Top of EXERCISE TEXT
Despite companies’ efforts to outspend each other, that question remains unanswered.

A global standard for 5G wireless technology will not be finished before 2019, at the earliest. Companies worldwide must agree on how their networks talk to each other, so users’ mobile connections do not become patchy when traveling overseas. That involves lengthy negotiations over what type of radio waves the new technology should use, among other complicated global agreements, which can take years.

As a result, carriers, telecom equipment makers and tech companies are lobbying global-standard bodies and national lawmakers to promote their own technologies over rivals’, according to industry executives and telecom analysts. Because of this jockeying, a widespread rollout of 5G networks is not expected until well into the next decade.

Some analysts question why carriers are focusing on the next generation of wireless technology when many parts of the world, particularly in emerging markets, still suffer from achingly slow mobile Internet access. And industry experts say mobile Internet speeds in much of the developed world, especially in places like South Korea, where connections are often comparable to traditional broadband, already meet people’s needs.
Bottom of EXERCISE TEXT
Top of RECORDS SUPPLIED
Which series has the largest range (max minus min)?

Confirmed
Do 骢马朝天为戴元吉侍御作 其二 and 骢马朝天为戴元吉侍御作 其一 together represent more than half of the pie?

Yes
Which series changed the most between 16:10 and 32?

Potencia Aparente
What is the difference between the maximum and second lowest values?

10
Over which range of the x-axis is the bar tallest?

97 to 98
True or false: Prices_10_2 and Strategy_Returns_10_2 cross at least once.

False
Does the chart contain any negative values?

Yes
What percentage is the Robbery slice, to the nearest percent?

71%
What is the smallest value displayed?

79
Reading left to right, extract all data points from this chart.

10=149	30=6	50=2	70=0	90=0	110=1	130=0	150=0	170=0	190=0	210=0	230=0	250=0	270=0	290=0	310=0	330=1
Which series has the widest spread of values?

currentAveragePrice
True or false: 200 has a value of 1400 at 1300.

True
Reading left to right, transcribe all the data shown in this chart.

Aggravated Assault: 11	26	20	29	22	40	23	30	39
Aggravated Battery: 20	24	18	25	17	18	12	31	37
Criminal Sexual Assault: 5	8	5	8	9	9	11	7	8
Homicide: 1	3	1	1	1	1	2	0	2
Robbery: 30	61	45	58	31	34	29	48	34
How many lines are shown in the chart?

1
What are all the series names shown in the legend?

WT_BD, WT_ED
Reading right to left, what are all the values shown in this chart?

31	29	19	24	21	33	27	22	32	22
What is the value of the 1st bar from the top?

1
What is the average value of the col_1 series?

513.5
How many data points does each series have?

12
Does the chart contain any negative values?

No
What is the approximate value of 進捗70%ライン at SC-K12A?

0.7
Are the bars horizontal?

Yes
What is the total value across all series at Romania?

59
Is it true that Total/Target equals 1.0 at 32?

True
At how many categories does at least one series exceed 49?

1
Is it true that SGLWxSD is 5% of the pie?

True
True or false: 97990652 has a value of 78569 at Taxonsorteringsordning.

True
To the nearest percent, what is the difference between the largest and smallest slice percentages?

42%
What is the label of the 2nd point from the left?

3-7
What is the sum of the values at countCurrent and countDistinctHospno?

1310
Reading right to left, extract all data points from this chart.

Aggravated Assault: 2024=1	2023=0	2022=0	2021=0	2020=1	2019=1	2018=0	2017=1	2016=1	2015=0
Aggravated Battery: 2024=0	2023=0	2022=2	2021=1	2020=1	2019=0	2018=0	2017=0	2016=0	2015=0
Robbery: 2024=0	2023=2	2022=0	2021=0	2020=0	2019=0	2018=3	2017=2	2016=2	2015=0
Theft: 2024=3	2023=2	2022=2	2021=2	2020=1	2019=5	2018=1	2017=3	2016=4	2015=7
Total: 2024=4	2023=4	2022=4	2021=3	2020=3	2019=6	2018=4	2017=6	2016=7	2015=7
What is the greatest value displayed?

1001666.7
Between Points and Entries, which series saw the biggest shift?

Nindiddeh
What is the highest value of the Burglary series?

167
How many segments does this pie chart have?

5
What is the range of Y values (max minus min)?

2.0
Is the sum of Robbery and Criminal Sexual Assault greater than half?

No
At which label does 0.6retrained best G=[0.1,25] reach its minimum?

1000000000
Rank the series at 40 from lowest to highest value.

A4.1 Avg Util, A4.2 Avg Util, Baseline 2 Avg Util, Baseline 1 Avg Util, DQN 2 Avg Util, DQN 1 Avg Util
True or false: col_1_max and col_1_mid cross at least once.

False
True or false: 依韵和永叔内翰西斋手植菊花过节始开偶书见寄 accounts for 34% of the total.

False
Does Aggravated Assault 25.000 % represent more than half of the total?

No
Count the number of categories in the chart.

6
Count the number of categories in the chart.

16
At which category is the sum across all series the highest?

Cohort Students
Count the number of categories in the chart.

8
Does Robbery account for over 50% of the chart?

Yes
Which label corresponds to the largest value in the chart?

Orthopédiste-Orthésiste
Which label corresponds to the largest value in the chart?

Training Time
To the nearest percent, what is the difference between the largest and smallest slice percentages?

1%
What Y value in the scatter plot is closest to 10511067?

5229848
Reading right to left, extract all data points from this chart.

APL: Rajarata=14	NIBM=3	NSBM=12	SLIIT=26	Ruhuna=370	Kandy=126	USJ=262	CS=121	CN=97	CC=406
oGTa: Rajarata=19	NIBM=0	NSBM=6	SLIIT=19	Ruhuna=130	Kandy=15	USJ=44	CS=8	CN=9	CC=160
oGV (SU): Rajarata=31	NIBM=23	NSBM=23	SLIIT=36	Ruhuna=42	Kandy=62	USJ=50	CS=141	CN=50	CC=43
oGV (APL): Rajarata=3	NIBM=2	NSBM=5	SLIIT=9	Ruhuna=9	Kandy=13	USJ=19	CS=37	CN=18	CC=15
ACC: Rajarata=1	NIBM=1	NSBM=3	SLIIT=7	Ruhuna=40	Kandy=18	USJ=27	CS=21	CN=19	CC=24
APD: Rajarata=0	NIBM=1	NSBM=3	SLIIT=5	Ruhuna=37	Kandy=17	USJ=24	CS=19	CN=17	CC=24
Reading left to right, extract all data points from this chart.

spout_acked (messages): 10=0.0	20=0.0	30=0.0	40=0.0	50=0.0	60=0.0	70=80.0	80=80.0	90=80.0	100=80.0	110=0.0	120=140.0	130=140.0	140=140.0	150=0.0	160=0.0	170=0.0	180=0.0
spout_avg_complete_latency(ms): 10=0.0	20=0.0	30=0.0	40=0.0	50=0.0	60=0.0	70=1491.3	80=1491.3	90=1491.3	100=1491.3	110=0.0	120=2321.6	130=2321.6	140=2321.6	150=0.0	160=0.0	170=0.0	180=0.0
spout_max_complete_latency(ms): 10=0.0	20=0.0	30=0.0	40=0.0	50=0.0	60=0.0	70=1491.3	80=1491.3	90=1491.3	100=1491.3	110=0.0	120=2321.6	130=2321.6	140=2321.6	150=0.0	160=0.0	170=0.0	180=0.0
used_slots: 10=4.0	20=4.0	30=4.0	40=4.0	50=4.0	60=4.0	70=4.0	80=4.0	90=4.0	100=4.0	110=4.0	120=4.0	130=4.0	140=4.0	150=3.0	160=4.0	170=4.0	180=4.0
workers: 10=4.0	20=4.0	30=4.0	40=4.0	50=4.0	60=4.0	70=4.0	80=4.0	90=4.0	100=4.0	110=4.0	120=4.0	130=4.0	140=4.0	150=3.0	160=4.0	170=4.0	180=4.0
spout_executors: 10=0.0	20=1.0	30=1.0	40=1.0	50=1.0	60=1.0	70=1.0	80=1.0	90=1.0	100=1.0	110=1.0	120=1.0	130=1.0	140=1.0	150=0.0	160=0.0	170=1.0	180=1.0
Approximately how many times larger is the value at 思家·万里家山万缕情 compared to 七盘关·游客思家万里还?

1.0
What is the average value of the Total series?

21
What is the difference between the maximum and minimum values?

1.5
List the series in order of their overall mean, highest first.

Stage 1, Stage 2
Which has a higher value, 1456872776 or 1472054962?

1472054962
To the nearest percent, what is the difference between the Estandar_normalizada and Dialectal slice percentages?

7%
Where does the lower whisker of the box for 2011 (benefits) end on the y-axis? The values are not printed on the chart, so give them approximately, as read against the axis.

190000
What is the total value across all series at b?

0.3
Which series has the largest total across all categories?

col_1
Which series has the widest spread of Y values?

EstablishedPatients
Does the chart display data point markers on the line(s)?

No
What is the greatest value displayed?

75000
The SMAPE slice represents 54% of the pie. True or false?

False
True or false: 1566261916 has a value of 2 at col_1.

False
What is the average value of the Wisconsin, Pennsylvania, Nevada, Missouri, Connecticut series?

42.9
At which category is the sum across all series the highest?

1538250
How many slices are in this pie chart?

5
Bottom of RECORDS SUPPLIED
• **THINGS TO DO**:
A – According to the 5G text, what is the earliest that a global standard for 5G wireless technology will be finished?
B – Which groups does the 5G text say are lobbying global-standard bodies and national lawmakers?
C – Translate this sentence from the 5G text into Spanish: "A global standard for 5G wireless technology will not be finished before 2019, at the earliest."

• **ANSWERS**:
A – Not before 2019.

B – Carriers, telecom equipment makers and tech companies.

C – Un estándar global para la tecnología inalámbrica 5G no estará terminado antes de 2019, como muy pronto.